Déjà touché par quelques problèmes de santés, l’état de John Ford s’aggrava au milieu des années 1950 et notamment à cause de l’alcool.
Souvent saoul, il se bat souvent avec Henry Fonda (car Ford fera réécrire le scénario qui était à la base une pièce de théâtre dans laquelle Fonda jouait déjà son rôle) sur le plateau de Permission jusqu’à l’aube et sera même remplacé pour certaines séquences par Mervyn LeRoy.
Ils nous emmènent au large du pacifique durant la guerre suivre la vie de l’équipage d’un cargo éloigné des batailles.
Il nous livre une sympathique comédie avec une galerie de personnages plutôt plaisante à suivre. On a le lieutenant Roberts (Henry Fonda) qui ne souhaite qu’une chose, partir de ce bateau pour aller sur le front, il est apprécié de ses soldats, notamment car il tient tête au capitaine du bateau (James Cagney) détesté et surnommé « Le Pacha » par son équipage.
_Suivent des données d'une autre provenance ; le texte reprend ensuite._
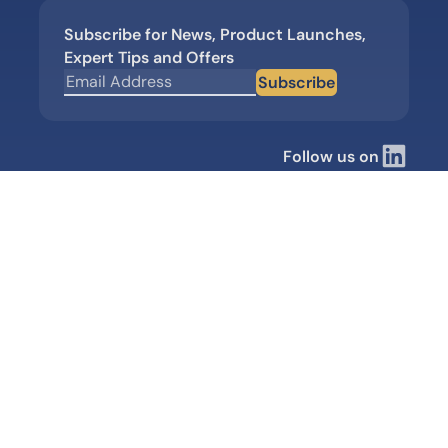
Subscribe for News, Product Launches,
Expert Tips and Offers
Subscribe
Follow us on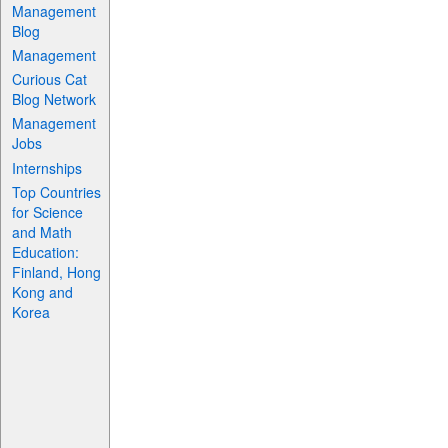
Management
Blog
Management
Curious Cat
Blog Network
Management
Jobs
Internships
Top Countries
for Science
and Math
Education:
Finland, Hong
Kong and
Korea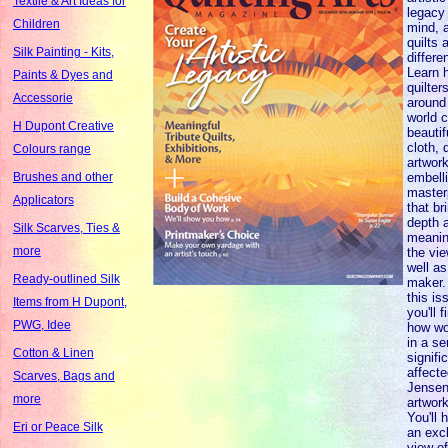
Textile & Art Ideas for
legacy 
Children
mind, a
quilts 
Silk Painting - Kits,
differen
Learn 
Paints & Dyes and
quilter
Accessorie
around
world c
H Dupont Creative
beautif
cloth, 
Colours range
artwor
embell
Brushes and other
master
Applicators
that br
depth 
Silk Scarves, Ties &
meanin
more
the vi
well as
Ready-outlined Silk
maker.
this is
Items from H Dupont,
you'll f
PWG, Idee
how wo
in a se
Cotton & Linen
signifi
affecte
Scarves, Bags and
Jensen
more
artwork
You'll 
Eri or Peace Silk
an exc
view of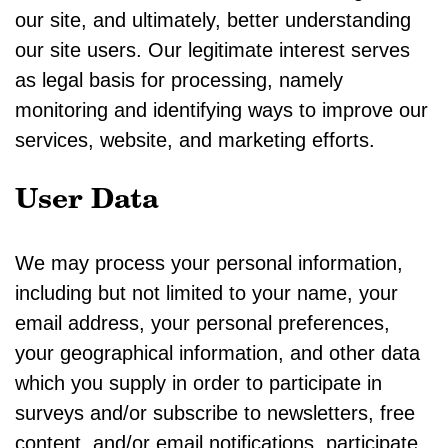
our site, and ultimately, better understanding
our site users. Our legitimate interest serves
as legal basis for processing, namely
monitoring and identifying ways to improve our
services, website, and marketing efforts.
User Data
We may process your personal information,
including but not limited to your name, your
email address, your personal preferences,
your geographical information, and other data
which you supply in order to participate in
surveys and/or subscribe to newsletters, free
content, and/or email notifications, participate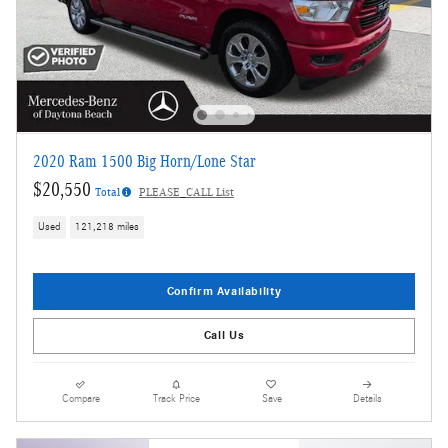
2020 Ram 1500 Big Horn/Lone Star
$20,550
Total
PLEASE_CALL List
Used
121,218 miles
Confirm Availability
Call Us
Compare
Track Price
Save
Details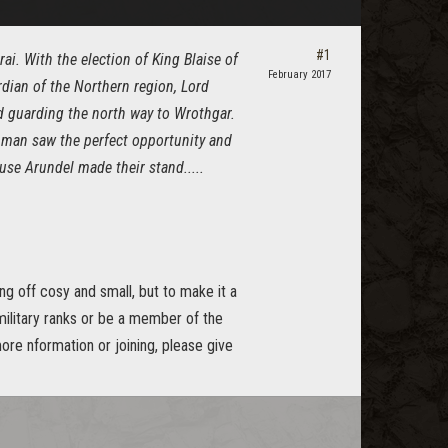
#1
ai. With the election of King Blaise of
February 2017
dian of the Northern region, Lord
d guarding the north way to Wrothgar.
achman saw the perfect opportunity and
se Arundel made their stand.....
g off cosy and small, but to make it a
 military ranks or be a member of the
ore nformation or joining, please give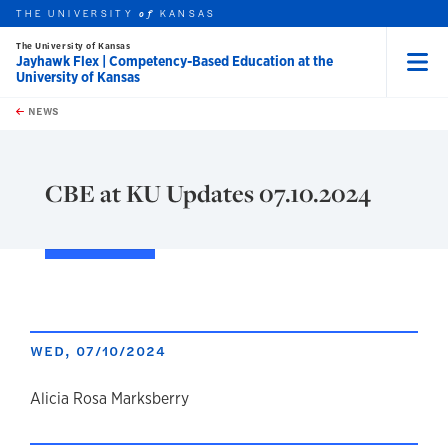
THE UNIVERSITY
KANSAS
of
The University of Kansas
Jayhawk Flex | Competency-Based Education at the
University of Kansas
Menu
rch this unit
Skip to main content
t search
NEWS
CBE at KU Updates 07.10.2024
WED, 07/10/2024
author
Alicia Rosa Marksberry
Il y a aussi le second Pulver (Jack Lemmon) feignant, désordonné ou encore coureur de jupons qui ne souhaite que se faire respecter et montrer que sa réputation est fausse ainsi que le docteur (William Powell).
Il nous fait suivre les aventures de tout ce petit monde sans ennuie et avec de très bons acteurs et si l’ensemble est parfois inégal, il y a quand même quelques séquences qui font mouche à l’image de cette préparation de wiskhy ou les face à face entre Fonda et Lemmon. Il y a une certaine maîtrise derrière la caméra et malgré tout, Ford sublime assez bien le contexte de son film, notamment l'aspect maritime.
Un peu décevant si on considère que c’est John Ford derrière la caméra et Fonda, Jack Lemmon ou encore James Cagney devant mais l’ensemble reste captivant, sympathique et avec de bons numéros d’acteurs.
Il fera néanmoins beaucoup mieux avec son prochain film « La prisonnière du désert ».